Particular moved by the generosity that we encounter at JRS UK both from volunteers and the refugees with which we work, Sarah explained a conversation she had with a group of religious who volunteer as part of our hosting project. By welcoming refugees into their community, by providing them with shelter, “they felt that they had been given a new ministry, a new calling from God, to be able to welcome a refugee into their home. And what a transformation it had been for them to be able to be alongside someone in that way”.
And it is these encounters which enable people to truly open themselves to the difficulties and generosities of refugees. Speaking of the recent visit of Cardinal Nichols to the JRS Day Centre, Sarah shared that it was the time he spent sitting and listening to some of our refugee friends that had profoundly moved him. Sarah continued that through encounters like these “you realise that there is something there that you haven’t seen before; it opens your mind. It opens your mind to see a different way of the world.”
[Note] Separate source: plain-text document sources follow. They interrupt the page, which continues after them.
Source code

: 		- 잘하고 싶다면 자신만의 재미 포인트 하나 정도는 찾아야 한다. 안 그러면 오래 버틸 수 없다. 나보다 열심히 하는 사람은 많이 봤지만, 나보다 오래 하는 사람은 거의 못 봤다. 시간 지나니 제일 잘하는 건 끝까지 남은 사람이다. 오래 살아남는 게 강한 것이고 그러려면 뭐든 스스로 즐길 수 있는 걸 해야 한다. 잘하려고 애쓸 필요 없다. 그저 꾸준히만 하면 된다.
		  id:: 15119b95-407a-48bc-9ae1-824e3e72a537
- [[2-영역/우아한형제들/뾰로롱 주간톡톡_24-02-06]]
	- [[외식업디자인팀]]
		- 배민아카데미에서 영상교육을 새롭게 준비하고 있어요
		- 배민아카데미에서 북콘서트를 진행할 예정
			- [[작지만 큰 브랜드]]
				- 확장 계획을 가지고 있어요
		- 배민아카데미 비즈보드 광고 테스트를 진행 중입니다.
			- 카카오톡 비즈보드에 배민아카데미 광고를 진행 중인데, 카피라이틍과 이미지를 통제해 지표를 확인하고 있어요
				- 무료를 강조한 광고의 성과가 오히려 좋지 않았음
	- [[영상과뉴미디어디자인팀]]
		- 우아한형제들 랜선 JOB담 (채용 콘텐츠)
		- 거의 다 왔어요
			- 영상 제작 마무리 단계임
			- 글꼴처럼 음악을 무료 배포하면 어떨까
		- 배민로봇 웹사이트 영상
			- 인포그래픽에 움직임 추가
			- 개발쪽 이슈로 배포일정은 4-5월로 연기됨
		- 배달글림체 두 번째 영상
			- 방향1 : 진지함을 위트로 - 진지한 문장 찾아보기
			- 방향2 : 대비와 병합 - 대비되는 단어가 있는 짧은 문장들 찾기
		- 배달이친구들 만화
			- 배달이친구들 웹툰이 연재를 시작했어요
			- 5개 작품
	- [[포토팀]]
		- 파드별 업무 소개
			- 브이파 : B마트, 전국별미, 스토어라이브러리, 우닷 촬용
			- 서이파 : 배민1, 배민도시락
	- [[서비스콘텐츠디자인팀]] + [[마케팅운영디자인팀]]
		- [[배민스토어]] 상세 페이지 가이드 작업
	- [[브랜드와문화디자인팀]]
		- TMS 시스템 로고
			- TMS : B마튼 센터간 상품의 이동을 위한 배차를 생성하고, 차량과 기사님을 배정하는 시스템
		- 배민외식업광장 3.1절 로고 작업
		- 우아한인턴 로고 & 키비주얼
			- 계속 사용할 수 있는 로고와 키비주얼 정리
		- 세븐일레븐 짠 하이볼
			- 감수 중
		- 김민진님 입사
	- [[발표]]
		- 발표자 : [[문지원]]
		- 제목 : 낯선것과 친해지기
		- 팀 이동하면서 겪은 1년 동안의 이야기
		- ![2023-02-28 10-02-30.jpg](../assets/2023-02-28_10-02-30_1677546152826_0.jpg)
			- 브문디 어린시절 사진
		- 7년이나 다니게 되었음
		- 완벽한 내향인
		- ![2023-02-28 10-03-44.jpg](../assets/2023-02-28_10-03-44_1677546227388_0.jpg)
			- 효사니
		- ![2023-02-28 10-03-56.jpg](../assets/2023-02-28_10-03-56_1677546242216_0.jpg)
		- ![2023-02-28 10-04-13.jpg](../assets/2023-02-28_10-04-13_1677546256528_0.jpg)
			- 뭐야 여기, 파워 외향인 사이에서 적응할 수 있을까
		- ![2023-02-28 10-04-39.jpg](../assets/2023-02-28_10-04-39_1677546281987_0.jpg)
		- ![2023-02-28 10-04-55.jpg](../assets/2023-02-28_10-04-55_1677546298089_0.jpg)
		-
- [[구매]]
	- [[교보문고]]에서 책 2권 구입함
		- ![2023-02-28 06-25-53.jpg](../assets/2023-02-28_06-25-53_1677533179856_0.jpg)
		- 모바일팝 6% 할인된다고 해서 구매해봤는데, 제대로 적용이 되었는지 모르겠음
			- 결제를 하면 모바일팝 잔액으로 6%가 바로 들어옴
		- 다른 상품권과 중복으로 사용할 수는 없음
Drawing further into these encounters, Sarah proposed that they are much more than simple having the opportunity to understand a different perspective but rather there is something much greater at work, saying “I also have a real sense of that we often meet God in these encounters with refugees … When you draw into the shadow, and you draw alongside people, sometimes that’s where you see God’s protection of others, that’s where for us we get to see and meet the Living God working, labouring ahead of us.”
Concluding her talk, Sarah finished with the powerful words of Pope Francis: “For in every one of our brothers and sisters, especially the least, the most vulnerable, the defenceless and those in need, God’s very image is found.”